Mitigating the effects of climate change is one of the most pressing challenges of our times. Massive efforts have been invested to develop technologies reducing the amount of CO2-emissions emitted by human activity. However, many of the now widely available technologies struggle to reach a widespread adoption, which risks delaying the urgently needed reductions of CO2-emissions.
A better understanding of the psychology behind human decisions and consumer preferences for sustainable technologies may help solve this puzzle. Research from the behavioral sciences has shown that cognitive biases can be important blockades to the effective mitigation of climate change. Cognitive biases, i.e., systematic distortions of judgments that result from a mismatch between the cognitive strategies used by an individual and the specific decision context, can lead to individually and collectively adverse outcomes. Present bias can result in insufficient retirement savings, loss aversion can block investments in energy-efficient technologies. But fortunately, a better understanding of biased decision making can also point to solutions: When cognitive biases can be effectively addressed, this can counter or even eliminate their adverse effects. In the present research, we tested this approach in the context of consumer preferences for electric vehicles.
Despite their potential to drastically reduce mobility-related CO2-emissions, many people remain skeptical about battery-electric vehicles. Their shorter driving range often raises concerns to run out of battery in the middle of a trip. This range concern reduces consumers’ willingness to adopt electric vehicles. But is it justified?
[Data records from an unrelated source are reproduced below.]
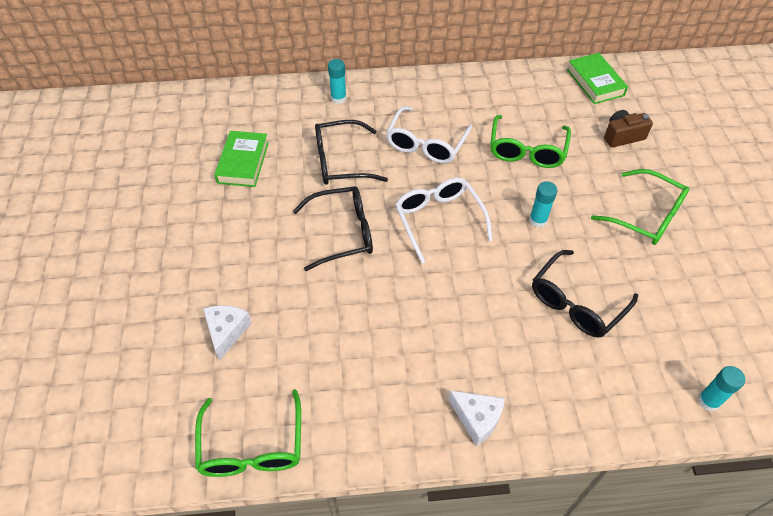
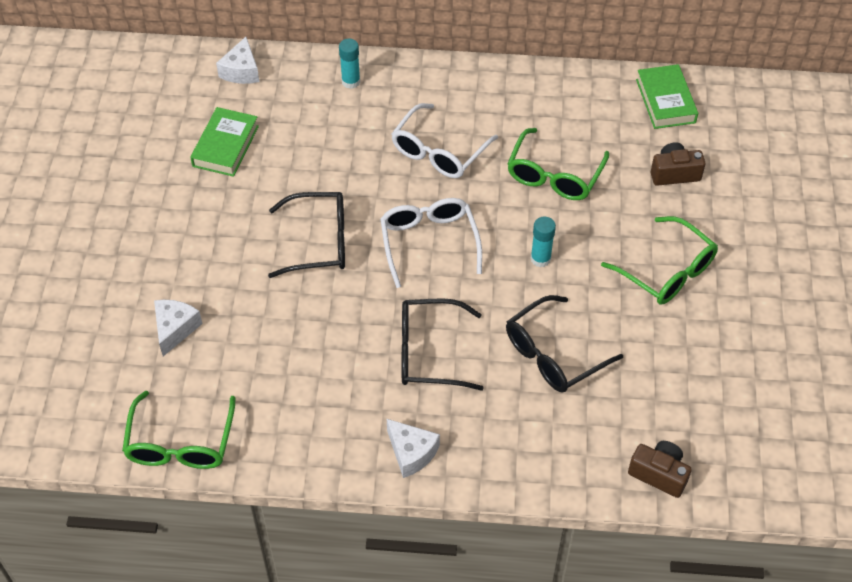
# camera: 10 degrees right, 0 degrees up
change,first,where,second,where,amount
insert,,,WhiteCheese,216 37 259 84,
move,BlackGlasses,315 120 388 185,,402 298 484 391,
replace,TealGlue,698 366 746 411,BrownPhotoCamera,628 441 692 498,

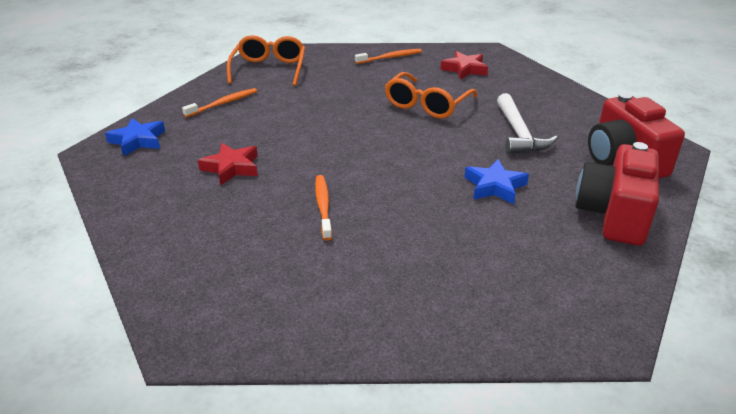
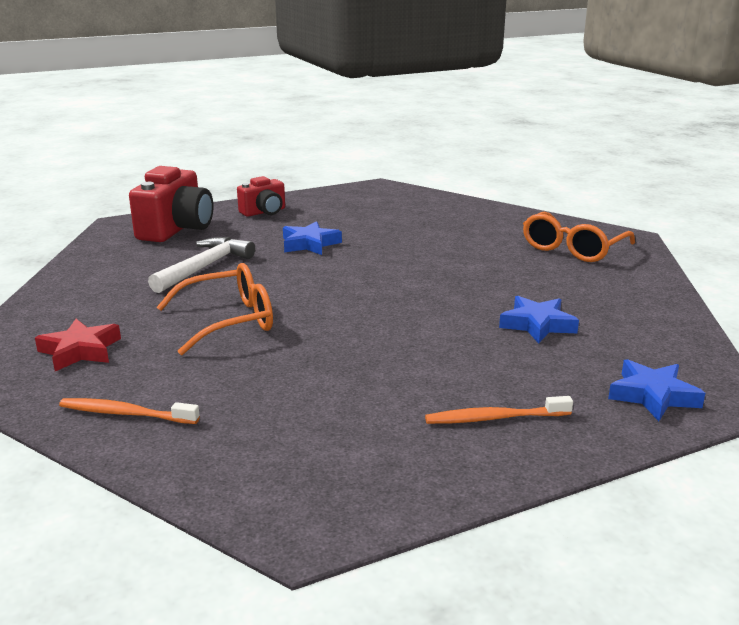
# camera: 145 degrees left, 10 degrees down
change,first,where,second,where,amount
resize,ScarletPhotoCamera,575 142 659 246,,237 176 285 217,x0.59
recolor,ScarletFivePointedStar,198 143 258 185,BlueFivePointedStar,499 296 579 344,
move,OrangeGlasses,227 35 305 86,,523 212 635 262,
delete,OrangeToothbrush,315 175 332 240,,,

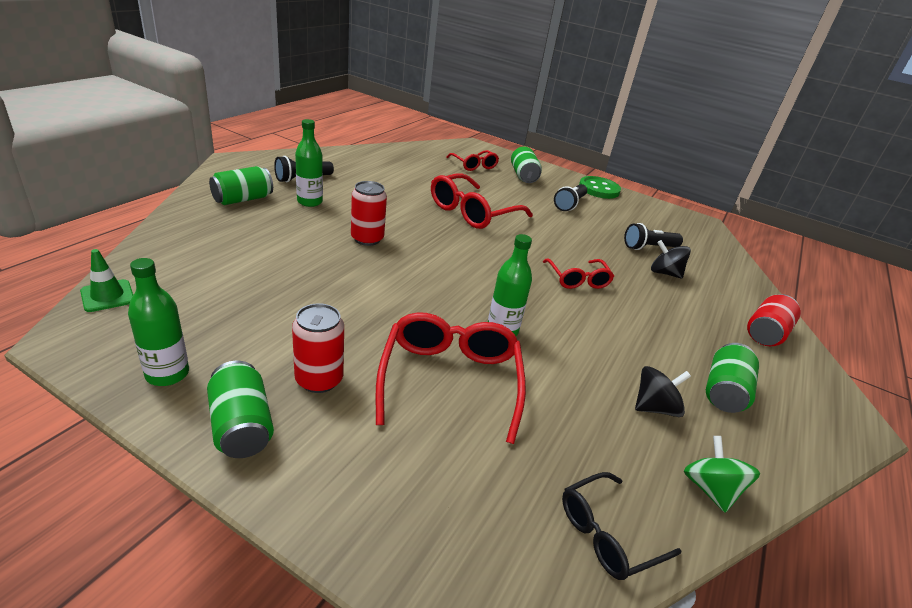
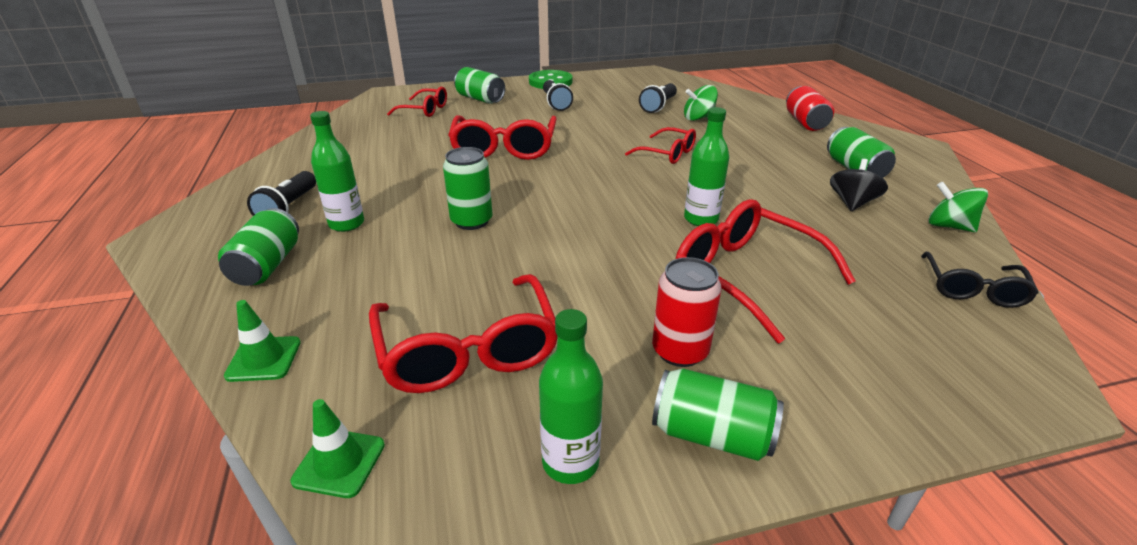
# camera: 40 degrees left, 0 degrees up
change,first,where,second,where,amount
insert,,,EmeraldRoadCone,224 300 301 382,
insert,,,ScarletGlasses,369 274 558 393,
recolor,ScarletTin,351 181 387 246,EmeraldTin,443 147 492 230,
recolor,BlackWhirligig,651 240 691 279,EmeraldWhirligig,684 85 718 121,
Research across many countries has shown that currently available battery ranges can cover the daily driving needs of the vast majority of drivers. This suggests that drivers tend to systematically underestimate the compatibility of available battery ranges with their driving needs – their perception seems to be biased.
To investigate this possibility, we collected data from two representative car owner samples from the United States and Germany. For each car owner, we estimated actual driving needs based on detailed self-reported mobility data and determined the percentage of individual trips that could be covered with various battery ranges. We then compared this objective compatibility with car owners’ subjective estimations of battery range compatibility.
The discrepancy between these two estimations was considerable: On average, US and German car owners underestimated the objective compatibility of electric vehicles by about 30%. Crucially, this bias related to preferences for electric vehicles: The larger the bias, the lower were car owners’ intentions to buy an electric vehicle and the higher was their demand of large (i.e., oversized) batteries.
Our findings confirmed previous research pointing to battery range perceptions as an important psychological barrier to the adoption of electric vehicles. But on top of that, it suggested a potential solution: countering the biased perception of compatibility. In the second part of our research, we designed a behavioral intervention targeting the compatibility bias with the aim of reducing range concern and increasing preferences for electric vehicles.
We conducted two online experiments with car owners in the United States and Germany. We again estimated the objective compatibility of different battery ranges with car owners’ individual driving needs. Car owners then reported how much they would be willing to pay for a number of electric vehicles with varying battery ranges, and indicated their concern to run out of battery with a given vehicle.
Importantly, we experimentally varied how battery range information was presented to different groups of car owners: In the control group, car owners were only provided with the battery range of electric vehicles – the status quo on the car market. In the intervention group, car owners saw the same battery range information, but in addition to that, information about the compatibility of a given battery range with their individual driving needs. For example, for a specific car owner we provided the information that more than 90 % of their individual annual car trips could be covered with a battery range of 120 miles. This compatibility information drastically reduced car owners’ range concern and increased their willingness to pay.
This means that providing compatibility information may usefully complement conventional strategies of promoting electric vehicles by increasing battery range, the density of charging infrastructure, or by providing purchase subsidies. Such a behavioral intervention could be implemented on a large scale and at low costs, providing a novel approach to limiting the demand for oversized, resource-intensive batteries.
We moreover observed a more pronounced effect of the compatibility intervention for car owners with higher current mobility costs, for whom an electric vehicle would yield higher financial benefits. This alleviates concerns about distributional effects of behavioral interventions, as the compatibility intervention did not “push” low-income households to exceed their mobility budget but incentivized those who would benefit most from buying an electric vehicle. Accounting for the heterogeneity in intervention effects allows to more precisely target behavioral interventions, increasing their positive impact and avoiding unwanted side-effects.
Overall, our work contributes to a growing field of research demonstrating the importance of cognitive blockades and knowledge gaps to the adoption of low-carbon behaviors. Identifying and correcting cognitive biases in individuals’ judgements and decisions will be crucial to a successful climate mitigation. Otherwise even highly environmentally motivated individuals may struggle to identify the most appropriate and useful behavior to effectively reduce their carbon footprint.